* [Work request A]
For each of the statements (i), (ii) and (iii), decide whether it agrees with the biography of Marian Dudziak. Answer yes or no and quote the words of the biography that decide it.
(i) Dudziak won an individual silver medal in the 200 metres at the 1966 European Championships.
(ii) At the 1967 European Indoor Games, Dudziak's relay team finished fifth.
(iii) In the 100 metres at the 1964 Summer Olympics, Dudziak reached the semi-final.
* [Work request B] List every competition, with its year, at which the biography of Marian Dudziak says he competed.

Marian Andrzej Dudziak (born 2 February 1941) was a Polish sprinter who specialized in the 100 metres.

He was born in Wielichowo and represented the clubs Orkan Poznań and Olimpia Poznań. At the 1964 Summer Olympics he won a silver medal in the 4 x 100 metres relay with teammates Andrzej Zieliński, Wiesław Maniak and Marian Foik. He also competed in the 100 metres event, reaching the quarter-final. He achieved his personal best time in the 100 metres in the same year; 10.2 seconds with handtiming.

He won an individual silver medal in 200 metres at the 1966 European Championships. At the 1967 European Indoor Games he finished fifth in the 50 metres race. He also competed in the relay final, but the team did not finish. At the 1968 European Indoor Games he won a silver medal in the medley relay, which he ran with Edmund Borowski, Waldemar Korycki and Andrzej Badeński. At the 1968 Summer Olympics he finished eighth in the 4 x 100 metres relay and reached the quarter-final in the 100 metres event. At the 1971 European Championships he won a silver medal in the 4 x 100 metres relay together with Gerard Gramse, Tadeusz Cuch and Zenon Nowosz.

* [Given data]

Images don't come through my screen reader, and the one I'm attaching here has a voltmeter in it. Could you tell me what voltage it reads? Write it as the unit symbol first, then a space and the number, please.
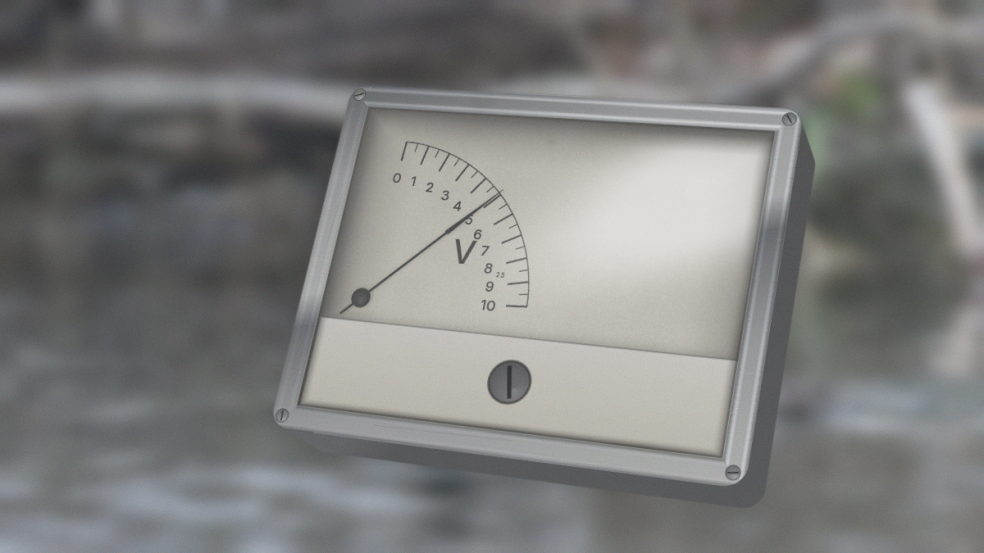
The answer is V 5
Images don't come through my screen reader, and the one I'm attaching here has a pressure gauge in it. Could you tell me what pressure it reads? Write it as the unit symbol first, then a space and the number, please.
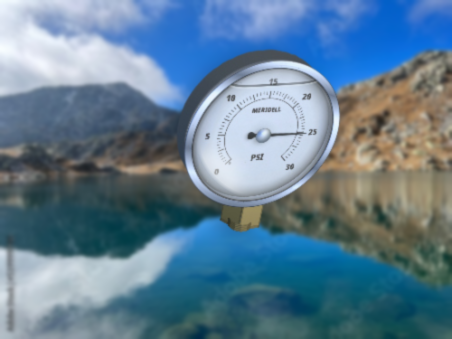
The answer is psi 25
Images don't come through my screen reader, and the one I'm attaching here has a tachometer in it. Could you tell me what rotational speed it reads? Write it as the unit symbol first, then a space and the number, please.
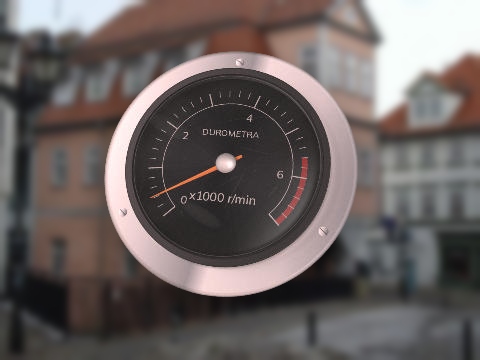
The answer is rpm 400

* [Task solution A]
(i) Yes: "He won an individual silver medal in 200 metres at the 1966 European Championships."
(ii) No: "He also competed in the relay final, but the team did not finish."
(iii) No: "He also competed in the 100 metres event, reaching the quarter-final."

* [Task solution B]
1964 Summer Olympics
1966 European Championships
1967 European Indoor Games
1968 European Indoor Games
1968 Summer Olympics
1971 European Championships